What we are often inclined to forget, however, is that riders need to be supple too. The stiffness in our own bodies affects the horse a huge amount, and can make their movements better or worse. If we are unable to sit in a properly balanced fashion and struggle to move and flex our bodies then the horse can end up crooked and one-sided. It is all to easy to say that the “this horse is stiffer on the left rein” but sometimes the reasons behind it are more personal then we realise.
I used to have issues with my lower back. There were a couple of occasions before Christmas 2012 where I ended up collapsed along the horses neck, unable to continue because my back gave out completely. It was agony and I had to handle the unbearable embarrassment of collapsing and crying in pain in front of everyone. Over time, those muscles have strengthened so much that I very rarely notice any twinges or pain at all now.
My shoulders are a different story, however, and I am unsure as to how I am meant to keep them from seizing up and knotting. Every time I get them loosened up, they revert to their tense state within a very short space of time. They are definitely better than they ever have been, due to the improvements riding has made to my overall posture, but they still cause me trouble.
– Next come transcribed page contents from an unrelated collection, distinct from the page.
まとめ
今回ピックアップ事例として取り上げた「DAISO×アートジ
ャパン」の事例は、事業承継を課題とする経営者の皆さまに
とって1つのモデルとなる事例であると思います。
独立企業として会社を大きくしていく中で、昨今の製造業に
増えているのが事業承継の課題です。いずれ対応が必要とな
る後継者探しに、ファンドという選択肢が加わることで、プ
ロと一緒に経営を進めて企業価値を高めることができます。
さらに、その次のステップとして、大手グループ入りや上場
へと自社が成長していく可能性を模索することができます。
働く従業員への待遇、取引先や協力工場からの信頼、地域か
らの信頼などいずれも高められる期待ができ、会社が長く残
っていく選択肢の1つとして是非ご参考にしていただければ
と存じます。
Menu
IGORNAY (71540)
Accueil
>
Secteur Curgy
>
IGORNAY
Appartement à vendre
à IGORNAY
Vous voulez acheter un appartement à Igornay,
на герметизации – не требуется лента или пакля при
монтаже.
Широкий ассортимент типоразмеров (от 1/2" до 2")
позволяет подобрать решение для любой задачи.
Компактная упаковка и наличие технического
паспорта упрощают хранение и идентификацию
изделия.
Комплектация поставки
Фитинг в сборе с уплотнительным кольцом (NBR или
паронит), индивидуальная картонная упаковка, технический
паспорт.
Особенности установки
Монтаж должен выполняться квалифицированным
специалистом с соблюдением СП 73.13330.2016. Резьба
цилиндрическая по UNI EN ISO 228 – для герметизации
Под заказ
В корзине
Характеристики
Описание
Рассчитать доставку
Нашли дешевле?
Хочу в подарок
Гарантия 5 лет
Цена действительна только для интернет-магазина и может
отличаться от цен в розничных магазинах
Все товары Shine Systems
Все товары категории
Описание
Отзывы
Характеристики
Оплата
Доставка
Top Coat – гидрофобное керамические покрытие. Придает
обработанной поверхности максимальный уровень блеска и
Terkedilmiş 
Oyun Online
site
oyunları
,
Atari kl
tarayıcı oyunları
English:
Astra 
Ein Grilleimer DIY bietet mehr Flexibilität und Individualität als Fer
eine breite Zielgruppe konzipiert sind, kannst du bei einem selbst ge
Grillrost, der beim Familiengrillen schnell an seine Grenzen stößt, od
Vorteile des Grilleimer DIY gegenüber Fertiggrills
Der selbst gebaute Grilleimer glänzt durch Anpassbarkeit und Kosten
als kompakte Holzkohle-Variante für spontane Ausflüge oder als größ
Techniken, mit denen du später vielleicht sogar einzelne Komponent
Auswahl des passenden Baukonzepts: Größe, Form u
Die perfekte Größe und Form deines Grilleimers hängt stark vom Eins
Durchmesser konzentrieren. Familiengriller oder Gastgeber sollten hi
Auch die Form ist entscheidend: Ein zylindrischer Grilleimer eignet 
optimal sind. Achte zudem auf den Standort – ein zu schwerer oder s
Blasted things.
Last week I was fortunate enough to be able to ride during a lunchtime. I was riding a horse that is already slightly crooked, especially on the left rein, and was working over poles in jump position. It was all going splendidly until we had to work on the left rein.
“OH GOD” screamed my brain. Not only was the horse going to struggle, but so was I. My shoulder was particularly noticeable that day, with what felt like bouncy ball hiding just underneath my left shoulder blade. “You need to drop that left shoulder when you turn, you’re looking around your turn, but not moving your body” said my instructor. So I tried. I mean, I really tried. But oh, the ouch.
“Megan, why is that shoulder not turning. Turn your left shoulder!” She called across the school to me as we cantered around merrily, like a motorbike. “I….can’t….move it!” I managed to huff back. The exertions of trying to shift that blinking joint were too much for me, and we had to come back for a rest while I gathered what remained of my wits. After some discussion, it was decided that I should basically stop being a wimp and try again, this time holding the reins in my right hand and twisting my left arm around my back to force my should to drop down and round.
It. Hurt. Like. Hell.
So, the importance of being supple as a rider should not be overlooked. Without a certain amount of flexibility ourselves, we cannot possibly expect the horse to respond in the way we want. I think I’m going to have to find a way of making life easier for myself by fixing these blooming aches and pains. Somehow.
Until then I’ll just add lovely crunching sound effects to my ride.